[PATCH v3] oom-kill: add lowmem usage aware oom kill handling

From: KAMEZAWA Hiroyuki
Date: Mon Jan 25 2010 - 01:18:45 EST


Did several tests on x86-32 and I felt that sysctl value should be
printed on oom log... this is v3.

==
From: KAMEZAWA Hiroyuki <kamezawa.hiroyu@xxxxxxxxxxxxxx>

Default oom-killer uses badness calculation based on process's vm_size
and some amounts of heuristics. Some users see proc->oom_score and
proc->oom_adj to control oom-killed tendency under their server.

Now, we know oom-killer don't work ideally in some situaion, in PCs. Some
enhancements are demanded. But such enhancements for oom-killer makes
incomaptibility to oom-controls in enterprise world. So, this patch
adds sysctl for extensions for oom-killer. Main purpose is for
making a chance for wider test for new scheme.

One cause of OOM-Killer is memory shortage in lower zones.
(If memory is enough, lowmem_reserve_ratio works well. but..)
I saw lowmem-oom frequently on x86-32 and sometimes on ia64 in
my cusotmer support jobs. If we just see process's vm_size at oom,
we can never kill a process which has lowmem.
At last, there will be an oom-serial-killer.

Now, we have per-mm lowmem usage counter. We can make use of it
to select a good victim.

This patch does
- add sysctl for new bahavior.
- add CONSTRAINT_LOWMEM to oom's constraint type.
- pass constraint to __badness()
- change calculation based on constraint. If CONSTRAINT_LOWMEM,
use low_rss instead of vmsize.

Changelog 2010/01/25
- showing extension_mask value in OOM kill main log header.
Changelog 2010/01/22:
- added sysctl
- fixed !CONFIG_MMU
- fixed fs/proc/base.c breakacge.

■ Extracted records
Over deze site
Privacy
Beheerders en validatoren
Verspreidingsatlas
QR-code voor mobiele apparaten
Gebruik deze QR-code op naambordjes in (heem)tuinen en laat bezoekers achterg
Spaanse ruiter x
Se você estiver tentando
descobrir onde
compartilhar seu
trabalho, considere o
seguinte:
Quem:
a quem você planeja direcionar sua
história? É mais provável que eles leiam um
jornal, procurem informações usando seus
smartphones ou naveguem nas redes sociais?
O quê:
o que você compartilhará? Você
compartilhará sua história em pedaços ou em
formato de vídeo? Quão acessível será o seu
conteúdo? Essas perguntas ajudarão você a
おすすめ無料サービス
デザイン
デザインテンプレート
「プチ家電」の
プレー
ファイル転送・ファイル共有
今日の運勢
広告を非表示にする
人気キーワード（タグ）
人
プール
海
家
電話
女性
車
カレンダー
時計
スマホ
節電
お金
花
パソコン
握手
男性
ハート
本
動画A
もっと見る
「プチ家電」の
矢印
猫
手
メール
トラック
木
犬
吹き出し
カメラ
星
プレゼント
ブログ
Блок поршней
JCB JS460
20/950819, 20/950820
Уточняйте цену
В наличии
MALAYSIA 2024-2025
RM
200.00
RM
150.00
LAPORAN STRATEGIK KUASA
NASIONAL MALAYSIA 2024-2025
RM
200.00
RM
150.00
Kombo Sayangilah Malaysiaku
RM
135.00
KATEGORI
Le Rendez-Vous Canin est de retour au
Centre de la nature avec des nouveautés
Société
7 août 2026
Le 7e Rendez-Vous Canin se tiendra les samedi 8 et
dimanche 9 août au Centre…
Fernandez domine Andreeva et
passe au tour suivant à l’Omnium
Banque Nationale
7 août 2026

■ Questions to answer
a) In the oom-kill patch message, what does the patch use in place of vmsize when the constraint is CONSTRAINT_LOWMEM?
b) Reproduce from the oom-kill patch message the stretch from "- add CONSTRAINT_LOWMEM" through "fixed fs/proc/base.c breakacge.".

■ Numbered responses
a) low_rss

b)
- add CONSTRAINT_LOWMEM to oom's constraint type.
- pass constraint to __badness()
- change calculation based on constraint. If CONSTRAINT_LOWMEM,
use low_rss instead of vmsize.

Changelog 2010/01/25
- showing extension_mask value in OOM kill main log header.
Changelog 2010/01/22:
- added sysctl
- fixed !CONFIG_MMU
- fixed fs/proc/base.c breakacge.